**Task brief**
Render the lines below as a numbered list, skipping any blank lines, and leave the pictures out of your answer.

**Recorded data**
◆ ◆ ◆
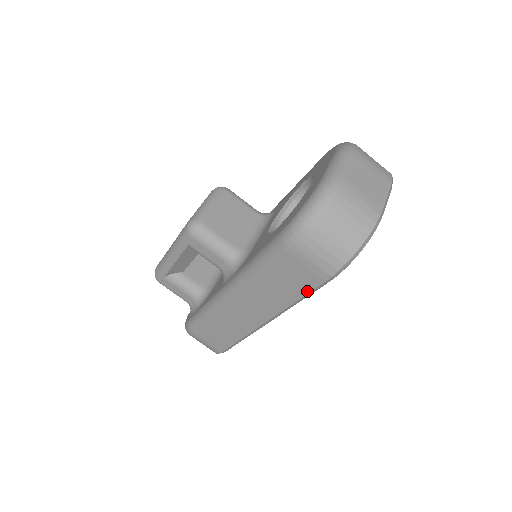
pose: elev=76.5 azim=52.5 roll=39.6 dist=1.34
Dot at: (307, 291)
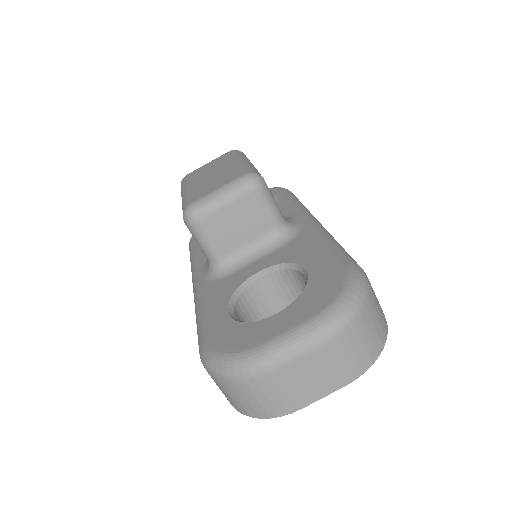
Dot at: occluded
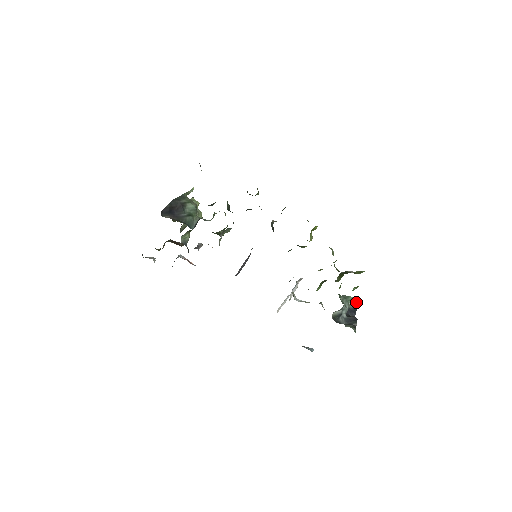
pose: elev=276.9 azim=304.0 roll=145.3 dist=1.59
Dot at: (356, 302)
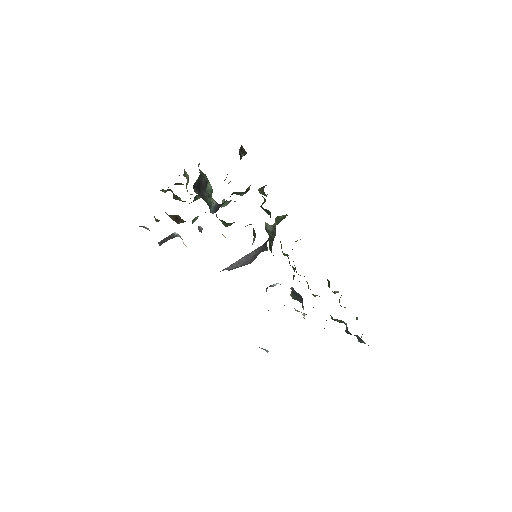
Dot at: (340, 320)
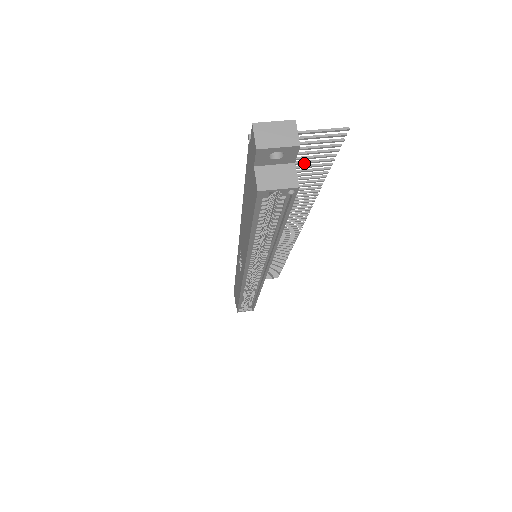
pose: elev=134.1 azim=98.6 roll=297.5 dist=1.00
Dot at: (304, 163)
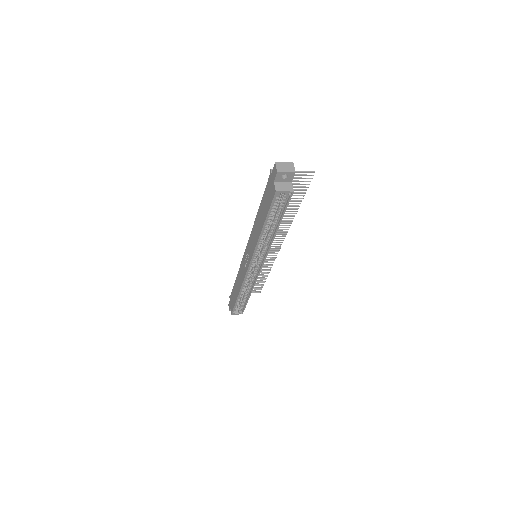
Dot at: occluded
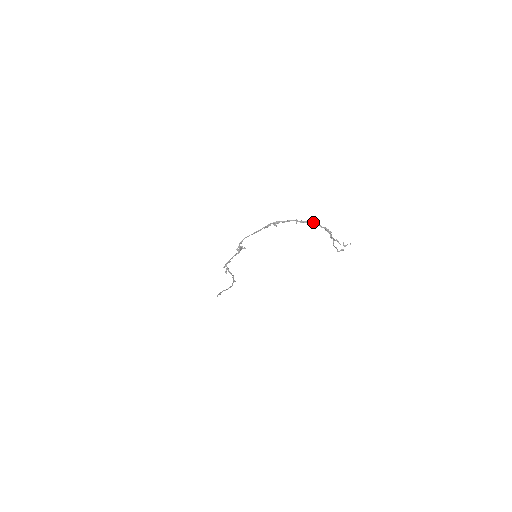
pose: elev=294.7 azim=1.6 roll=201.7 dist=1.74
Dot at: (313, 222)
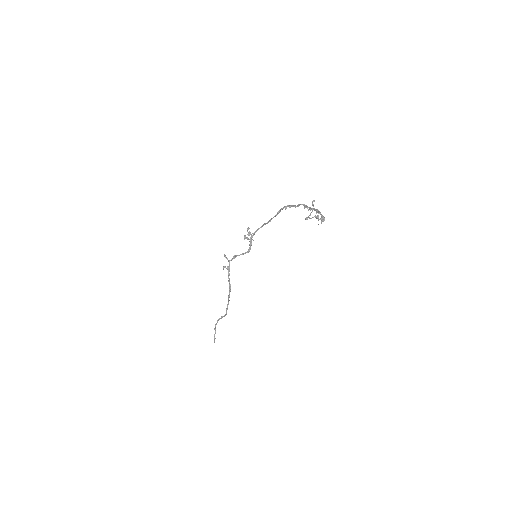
◆ ◆ ◆
**Final result**
1. pose: elev=76.5 azim=52.5 roll=39.6 dist=1.34
2. Dot at: (307, 291)
3. Dot at: occluded
4. pose: elev=276.9 azim=304.0 roll=145.3 dist=1.59
5. Dot at: (356, 302)
6. Dot at: (340, 320)
7. pose: elev=134.1 azim=98.6 roll=297.5 dist=1.00
8. Dot at: (304, 163)
9. Dot at: occluded
10. pose: elev=294.7 azim=1.6 roll=201.7 dist=1.74
11. Dot at: (313, 222)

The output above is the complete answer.